We Treat You Like Family

Wednesday, April 21, 2021

I was talking to my friend Ann today. She’s coming into town in a few days. At first she was going to stay with me then she was going to stay at another friend’s but now she’s back to staying with me. My house is in the midst of a slow-motion reorganization (super-slow-motion, actually … These Things Take Time) but I can get things more-or-less back together if I put my mind to it.

I told her that was fine, I would work on it. I said I would pretend my family was visiting. Which reminded me of a joke, but I couldn’t remember the details. The punch line is something like “Oh I would hope for better than that!”

I was walking home from the library later, and walking is when my mind wanders. While I was walking my mind wandered over to trying to remember what the actual joke was, but instead of landing on the joke, it remembered a story from a long time ago about an actual visit to my actual family.

I’m too lazy to google the joke, but here’s the story about my family.

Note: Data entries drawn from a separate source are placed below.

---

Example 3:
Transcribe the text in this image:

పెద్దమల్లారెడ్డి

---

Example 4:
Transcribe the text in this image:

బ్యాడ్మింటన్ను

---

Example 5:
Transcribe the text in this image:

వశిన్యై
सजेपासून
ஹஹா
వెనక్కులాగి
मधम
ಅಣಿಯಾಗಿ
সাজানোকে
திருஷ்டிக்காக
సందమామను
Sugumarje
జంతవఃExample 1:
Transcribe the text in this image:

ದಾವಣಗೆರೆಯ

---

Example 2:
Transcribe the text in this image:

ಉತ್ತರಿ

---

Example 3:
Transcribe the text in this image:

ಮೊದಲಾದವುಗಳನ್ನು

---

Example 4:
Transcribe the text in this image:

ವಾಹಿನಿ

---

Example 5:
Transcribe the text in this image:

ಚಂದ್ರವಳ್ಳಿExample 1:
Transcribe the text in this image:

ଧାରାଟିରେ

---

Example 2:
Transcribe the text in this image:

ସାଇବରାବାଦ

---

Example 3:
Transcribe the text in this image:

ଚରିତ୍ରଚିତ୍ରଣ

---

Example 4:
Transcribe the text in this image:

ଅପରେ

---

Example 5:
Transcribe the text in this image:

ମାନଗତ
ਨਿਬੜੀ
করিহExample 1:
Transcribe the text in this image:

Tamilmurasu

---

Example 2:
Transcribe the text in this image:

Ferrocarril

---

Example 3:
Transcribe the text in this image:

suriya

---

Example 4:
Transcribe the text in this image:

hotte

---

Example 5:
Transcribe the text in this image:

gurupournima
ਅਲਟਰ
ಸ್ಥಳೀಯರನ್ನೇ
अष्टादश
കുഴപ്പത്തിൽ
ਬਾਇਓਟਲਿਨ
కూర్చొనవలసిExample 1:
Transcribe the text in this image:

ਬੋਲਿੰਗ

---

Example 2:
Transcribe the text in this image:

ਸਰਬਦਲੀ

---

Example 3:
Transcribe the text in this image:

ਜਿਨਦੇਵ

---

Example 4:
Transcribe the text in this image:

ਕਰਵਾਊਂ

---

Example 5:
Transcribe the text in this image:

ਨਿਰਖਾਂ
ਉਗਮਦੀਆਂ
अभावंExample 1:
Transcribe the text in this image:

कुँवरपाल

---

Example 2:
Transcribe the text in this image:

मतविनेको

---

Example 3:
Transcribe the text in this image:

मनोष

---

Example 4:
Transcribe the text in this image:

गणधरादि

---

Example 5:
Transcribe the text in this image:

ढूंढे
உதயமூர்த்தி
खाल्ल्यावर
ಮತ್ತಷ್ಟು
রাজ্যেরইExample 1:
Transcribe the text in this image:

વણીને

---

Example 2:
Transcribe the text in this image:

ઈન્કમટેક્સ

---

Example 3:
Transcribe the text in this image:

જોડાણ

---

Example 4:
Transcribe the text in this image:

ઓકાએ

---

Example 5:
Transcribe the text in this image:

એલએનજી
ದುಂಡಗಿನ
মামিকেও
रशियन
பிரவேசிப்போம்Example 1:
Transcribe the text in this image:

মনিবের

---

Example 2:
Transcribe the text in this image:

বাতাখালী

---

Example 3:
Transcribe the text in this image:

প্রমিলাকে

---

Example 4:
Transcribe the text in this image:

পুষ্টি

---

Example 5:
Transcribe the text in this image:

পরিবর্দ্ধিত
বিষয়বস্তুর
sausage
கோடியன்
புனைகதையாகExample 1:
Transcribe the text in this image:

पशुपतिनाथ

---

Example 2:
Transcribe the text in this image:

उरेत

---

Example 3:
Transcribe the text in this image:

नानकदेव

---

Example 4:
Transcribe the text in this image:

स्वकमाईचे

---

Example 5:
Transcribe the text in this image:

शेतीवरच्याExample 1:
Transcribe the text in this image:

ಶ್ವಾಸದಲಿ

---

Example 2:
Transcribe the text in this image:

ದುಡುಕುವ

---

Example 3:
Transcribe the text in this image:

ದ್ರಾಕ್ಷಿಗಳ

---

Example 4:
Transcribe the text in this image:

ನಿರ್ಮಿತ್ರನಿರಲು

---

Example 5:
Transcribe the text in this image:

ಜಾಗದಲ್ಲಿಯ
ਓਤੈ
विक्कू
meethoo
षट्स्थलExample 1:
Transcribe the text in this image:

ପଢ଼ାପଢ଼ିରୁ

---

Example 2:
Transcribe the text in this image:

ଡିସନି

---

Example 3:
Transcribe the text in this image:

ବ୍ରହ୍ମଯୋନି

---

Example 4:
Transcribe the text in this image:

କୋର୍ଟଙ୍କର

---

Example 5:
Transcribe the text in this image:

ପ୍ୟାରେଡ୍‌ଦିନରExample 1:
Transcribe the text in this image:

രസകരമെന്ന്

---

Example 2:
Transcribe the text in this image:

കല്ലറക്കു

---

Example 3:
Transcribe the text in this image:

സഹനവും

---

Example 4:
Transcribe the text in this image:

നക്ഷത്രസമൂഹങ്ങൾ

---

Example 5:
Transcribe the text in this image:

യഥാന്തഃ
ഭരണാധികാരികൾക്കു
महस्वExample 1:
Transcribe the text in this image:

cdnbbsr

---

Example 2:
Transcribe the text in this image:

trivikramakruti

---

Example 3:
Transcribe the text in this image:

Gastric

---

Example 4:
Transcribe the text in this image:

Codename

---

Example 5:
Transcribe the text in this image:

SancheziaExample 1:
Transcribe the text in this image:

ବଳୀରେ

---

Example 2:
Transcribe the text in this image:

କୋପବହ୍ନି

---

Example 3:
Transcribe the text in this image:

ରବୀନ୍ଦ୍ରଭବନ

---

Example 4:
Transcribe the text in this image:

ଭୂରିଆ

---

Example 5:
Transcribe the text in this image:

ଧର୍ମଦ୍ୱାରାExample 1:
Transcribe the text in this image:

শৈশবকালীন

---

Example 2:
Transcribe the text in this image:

My first few years out of college I lived in Princeton, New Jersey where I didn’t know anyone when I got there and where there wasn’t much in the way of entertainment activities for a 22-year-old person without much of a local network. However it is centrally located, and I had friends from college and high school up and down the Eastern seaboard so I would often drive to visit friends on weekends. At the time, my brother was living in Arlington, Virginia, working in the DC area. My brother always knows a million people and I knew my brother’s friends from college, and we had mutual friends from high school, and I also had other friends in the DC area, so I would visit him fairly regularly. Whenever I got too tired of being by myself in New Jersey that was an easy place to escape to.

The drive from New Jersey to DC took a few hours (3 or 4, as I recall, depending on traffic and which route I took to get to I-95, etc. … the details are fuzzy lo these many years later). I lived outside of town in the opposite direction from a trip to DC, so usually I would leave directly from work, and I had a fairly normal entry-level office person schedule, with some limited amount of control over when I got to work and when I left. So I would leave New Jersey around five or six o’clock and get to DC around eight-thirty or nine. After happy hour, but before late-night.

And of course this was in the pre- cell phone days, so you didn’t call from the road with an ETA, you talked on the phone during the week and told the person you were visiting what time you expected to be there, and only if something unusual happened would you stop and find a pay phone to call and give an update.

So I’ve made plans for a visit, my brother is expecting me, we’ve confirmed everything on the phone and I’m more-or-less on schedule, maybe a little bit late since I’m usually a little bit late. It’s dark when I get to his place. He lives in a big apartment building, ten or fifteen floors. The building has a buzzer system for guests to be let in — you call the number from the keypad outside the door and the person in the apartment buzzes you in. There’s no lobby or doorman or anything. (And, as noted, NO CELL PHONES.)

So I park in the parking lot and gather my things from the car and walk to the door and pick up the phone receiver and use the keypad to call his apartment and … nothing. There’s no answer. I’m like Hmm, okay. Maybe he went out to the store or something, I’m sure he’ll be here soon.

So I put down my bags and I hang out and wait.

And wait.

I feel like the pre-cellphone stages of waiting were:

(1) Relief [Oh good, I’m not late!];
(2) Patience [No problem, this is fine, I’m sure they’ll be here in a minute];
(3a) Concern [Wait, do I have the right day/time/meeting place? Hmm…];
(3b) Annoyance [Geez, what the heck? They knew I was coming, where are they?]
(4) Worry [Gosh, I hope something terrible hasn’t happened!]

My initial response was definitely Stage (1) — as a chronically borderline late person I’m always relieved to be spared having caused someone else to have to wait for me — which quickly slid into Stage (2), This is Not a Big Deal. (We chronically borderline late people try to be very forgiving of lateness in others; what goes around comes around.) After continued waiting, I was wavering between Stages (3a) and (3b), which tend to happen simultaneously for me, I’m never sure which one to focus on so I kind of just bounce back and forth, and just about to shift into Stage (4) — okay this is bad, I think something is really wrong — when my brother shows up.

He’s like, Heyyy! You’re here!

He tells me he’d been at happy hour at his regular happy hour bar, he’d been wrapping up, getting ready to leave, being good. His bartender friend asked if he wanted another round and he said No. He said, “My sister’s coming to town, I have to get home, she’s meeting me at my apartment. I have to be there to let her in.”

His bartender friend said, “Ahhh, she’s family. She’ll wait.”

And my brother was like, “Hey, you know what? You’re right. On second thought, I will have another beer.”

We treat you like family. We leave you standing outside in the parking lot waiting for us while we have another beer.

Wait, I think that might be the joke.